------ TEXT EXCERPT

It feels very vulnerable as a perfectionist to be really going something, to be really all in, to be really committed. That doesn’t mean it has to burn you out, but to just be really going for it and to not be able to live up to the expectations we have. So oftentimes we just completely lower the expectations or we don’t even try at all or we intentionally do it last minute subconsciously or consciously, or we intentionally do it in a more sloppy and messy way so that it’s like, well, I wasn’t even trying anyway.
Right? Like that as a perfectionist feels comfortable. Like, well, I didn’t even try my hardest. It’s like, I wasn’t even really trying.
If I was trying, I would have done it differently than that. And so I failed at it or it didn’t go as planned or whatever because I didn’t try. It feels so vulnerable as a perfectionist to say, because I’m incapable, because I’m inadequate, it didn’t work.
Because we are constantly telling ourselves that story, we’re so resistant to adding any extra evidence of incapability on top of that. So what we will do is we will intentionally do things in a substandard way so that we can say, oh no, that was intentional. I didn’t even try my hardest.
I wasn’t even trying. And just start to notice in your life when you’re like, oh yeah, you know that thing wasn’t as good as I hoped. Or like, I didn’t get the job, but you know what? I didn’t even try in the interview.

------------
------ DATA SHOWN

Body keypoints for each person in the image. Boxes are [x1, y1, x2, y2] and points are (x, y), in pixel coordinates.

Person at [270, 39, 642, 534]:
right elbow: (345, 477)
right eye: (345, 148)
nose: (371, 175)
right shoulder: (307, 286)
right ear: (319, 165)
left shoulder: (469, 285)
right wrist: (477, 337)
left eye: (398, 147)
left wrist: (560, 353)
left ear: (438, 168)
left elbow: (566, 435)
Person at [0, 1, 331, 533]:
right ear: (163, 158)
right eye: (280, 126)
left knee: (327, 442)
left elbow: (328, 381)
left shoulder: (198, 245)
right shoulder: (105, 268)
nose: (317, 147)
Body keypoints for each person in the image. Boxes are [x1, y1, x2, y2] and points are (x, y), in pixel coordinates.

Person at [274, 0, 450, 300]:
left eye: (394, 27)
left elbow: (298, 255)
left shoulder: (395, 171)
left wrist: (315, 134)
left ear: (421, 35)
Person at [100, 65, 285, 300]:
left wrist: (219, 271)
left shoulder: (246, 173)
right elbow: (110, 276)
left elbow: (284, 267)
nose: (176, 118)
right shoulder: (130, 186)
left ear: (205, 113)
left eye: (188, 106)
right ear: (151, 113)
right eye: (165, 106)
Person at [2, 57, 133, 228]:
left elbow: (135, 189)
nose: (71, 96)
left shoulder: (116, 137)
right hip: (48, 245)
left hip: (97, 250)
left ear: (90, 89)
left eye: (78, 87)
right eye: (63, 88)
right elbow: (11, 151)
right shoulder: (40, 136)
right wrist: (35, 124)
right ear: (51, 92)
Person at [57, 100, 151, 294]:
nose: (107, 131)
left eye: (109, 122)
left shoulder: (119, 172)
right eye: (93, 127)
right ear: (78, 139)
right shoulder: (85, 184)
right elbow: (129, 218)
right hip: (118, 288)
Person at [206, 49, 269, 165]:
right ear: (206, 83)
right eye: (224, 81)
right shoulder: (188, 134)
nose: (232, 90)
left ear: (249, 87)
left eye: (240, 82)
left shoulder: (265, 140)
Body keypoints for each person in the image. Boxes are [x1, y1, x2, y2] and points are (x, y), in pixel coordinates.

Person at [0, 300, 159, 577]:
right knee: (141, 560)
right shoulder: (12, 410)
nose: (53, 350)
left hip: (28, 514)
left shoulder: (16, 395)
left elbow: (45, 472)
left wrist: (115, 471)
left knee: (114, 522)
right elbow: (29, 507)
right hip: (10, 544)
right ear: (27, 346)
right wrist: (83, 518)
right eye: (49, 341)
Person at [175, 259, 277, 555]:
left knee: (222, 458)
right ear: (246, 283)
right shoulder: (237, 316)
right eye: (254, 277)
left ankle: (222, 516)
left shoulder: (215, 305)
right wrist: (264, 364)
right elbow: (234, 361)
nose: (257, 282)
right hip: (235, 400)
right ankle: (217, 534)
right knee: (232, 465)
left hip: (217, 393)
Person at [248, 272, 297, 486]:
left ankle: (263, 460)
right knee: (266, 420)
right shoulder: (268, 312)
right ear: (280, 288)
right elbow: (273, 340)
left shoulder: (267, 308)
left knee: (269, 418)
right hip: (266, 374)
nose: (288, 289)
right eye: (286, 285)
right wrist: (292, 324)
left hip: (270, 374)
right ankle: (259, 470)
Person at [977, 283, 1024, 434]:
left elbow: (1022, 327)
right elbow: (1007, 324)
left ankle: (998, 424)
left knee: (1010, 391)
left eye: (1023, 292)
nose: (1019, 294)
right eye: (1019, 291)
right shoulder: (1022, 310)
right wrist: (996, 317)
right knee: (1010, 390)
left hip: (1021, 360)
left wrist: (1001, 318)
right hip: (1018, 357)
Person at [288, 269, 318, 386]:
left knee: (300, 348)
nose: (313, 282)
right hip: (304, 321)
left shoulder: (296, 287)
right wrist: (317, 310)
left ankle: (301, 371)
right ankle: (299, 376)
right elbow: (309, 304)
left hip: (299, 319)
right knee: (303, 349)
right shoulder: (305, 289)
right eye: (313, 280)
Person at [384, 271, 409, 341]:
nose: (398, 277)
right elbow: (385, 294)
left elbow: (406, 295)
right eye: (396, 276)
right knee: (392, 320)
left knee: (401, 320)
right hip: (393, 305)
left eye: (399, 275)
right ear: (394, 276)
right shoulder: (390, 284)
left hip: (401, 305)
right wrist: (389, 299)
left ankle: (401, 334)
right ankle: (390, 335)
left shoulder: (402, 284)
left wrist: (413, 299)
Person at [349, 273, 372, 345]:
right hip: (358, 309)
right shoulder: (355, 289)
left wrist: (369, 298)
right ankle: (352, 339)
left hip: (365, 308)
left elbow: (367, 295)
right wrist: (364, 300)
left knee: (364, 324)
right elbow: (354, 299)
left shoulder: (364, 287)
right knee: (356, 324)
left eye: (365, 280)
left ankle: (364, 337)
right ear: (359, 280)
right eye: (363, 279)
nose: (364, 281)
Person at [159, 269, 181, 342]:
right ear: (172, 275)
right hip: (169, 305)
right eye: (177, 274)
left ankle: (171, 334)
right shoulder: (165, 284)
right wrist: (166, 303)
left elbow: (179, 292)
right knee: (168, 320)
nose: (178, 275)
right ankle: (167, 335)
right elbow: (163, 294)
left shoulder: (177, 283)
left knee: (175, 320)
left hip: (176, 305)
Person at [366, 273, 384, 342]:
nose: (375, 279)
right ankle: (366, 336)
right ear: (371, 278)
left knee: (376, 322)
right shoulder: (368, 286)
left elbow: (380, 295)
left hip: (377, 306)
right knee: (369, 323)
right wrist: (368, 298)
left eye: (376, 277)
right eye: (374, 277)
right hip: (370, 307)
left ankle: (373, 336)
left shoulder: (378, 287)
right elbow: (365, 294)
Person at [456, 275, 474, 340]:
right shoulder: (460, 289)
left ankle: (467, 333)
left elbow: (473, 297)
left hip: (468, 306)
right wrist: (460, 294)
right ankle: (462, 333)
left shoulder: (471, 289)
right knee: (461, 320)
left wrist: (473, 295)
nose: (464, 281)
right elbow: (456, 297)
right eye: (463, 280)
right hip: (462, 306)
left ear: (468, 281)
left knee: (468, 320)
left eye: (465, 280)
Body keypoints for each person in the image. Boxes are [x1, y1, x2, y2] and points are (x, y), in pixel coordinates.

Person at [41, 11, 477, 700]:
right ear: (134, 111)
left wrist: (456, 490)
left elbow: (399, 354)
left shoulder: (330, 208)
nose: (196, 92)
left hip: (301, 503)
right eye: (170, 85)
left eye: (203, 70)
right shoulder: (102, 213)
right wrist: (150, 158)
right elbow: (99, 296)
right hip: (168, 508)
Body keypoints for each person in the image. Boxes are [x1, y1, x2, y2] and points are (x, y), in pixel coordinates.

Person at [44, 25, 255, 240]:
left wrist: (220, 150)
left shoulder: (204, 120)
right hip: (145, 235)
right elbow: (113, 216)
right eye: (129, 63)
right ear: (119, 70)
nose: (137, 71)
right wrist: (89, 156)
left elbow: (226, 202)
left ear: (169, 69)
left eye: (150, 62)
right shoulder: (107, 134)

------------

* ACTIVITY A
In the text on perfectionism, what example is given at the end of something that didn't go as hoped?
* ACTIVITY B
From the text on perfectionism, pull out the passage starting at "It feels very" and ending at "even trying anyway.", copied word for word.
* ACTIVITY C
Write what comes next in the text on perfectionism, picking up after its last sentence.
The records are separate material, unrelated to the text on perfectionism.

* EXERCISE RESULT A
Not getting the job, while telling yourself you didn't even try in the interview.

* EXERCISE RESULT B
It feels very vulnerable as a perfectionist to be really going something, to be really all in, to be really committed. That doesn’t mean it has to burn you out, but to just be really going for it and to not be able to live up to the expectations we have. So oftentimes we just completely lower the expectations or we don’t even try at all or we intentionally do it last minute subconsciously or consciously, or we intentionally do it in a more sloppy and messy way so that it’s like, well, I wasn’t even trying anyway.

* EXERCISE RESULT C
Like I didn’t really prepare. That’s perfectionism. That is the perfectionism.
It feels vulnerable to prepare for a job interview and really go for it and then not get it. It feels so much easier to say, well, I didn’t really prepare, or I didn’t really study, or I didn’t really try with the launch that I had or with selling the thing that I had or with posting on social media or like whatever it is. It feels so comfortable to say, well, I didn’t even try because we’d rather say that than, well, yeah, I tried and it got proven that I’m inadequate.
If you fundamentally already have these thoughts as perfectionists too, that I’m inadequate, we are just trying so damn hard not to gather any extra evidence that we’re inadequate. And so a lot of avoidant behavior will come up as well as, and for some perfectionists, a lot of overworking and just like polishing and perfecting. But perfectionism really is about trying to avoid imperfection when it’s a situation that we’re really trying.
Again, we create a lot of intentional imperfection, but we’re like, oh, you know, but that’s because I’m not really trying. But we’re just so scared. When we’re in those perfectionist thought patterns, we’re so scared to try our best and our best not be good enough.
That is the fear of the perfectionist is the shame, the pain that comes with being unloved or unlovable. And we think that if I show up and people see that I’m not perfect and I’m trying my hardest and I’m not perfect, we think it’s okay if they see I’m not perfect, but I’m not even trying. So that’s fine.
If I tried, I’d be able to be better. But no, I’m really trying. I’m really going for it.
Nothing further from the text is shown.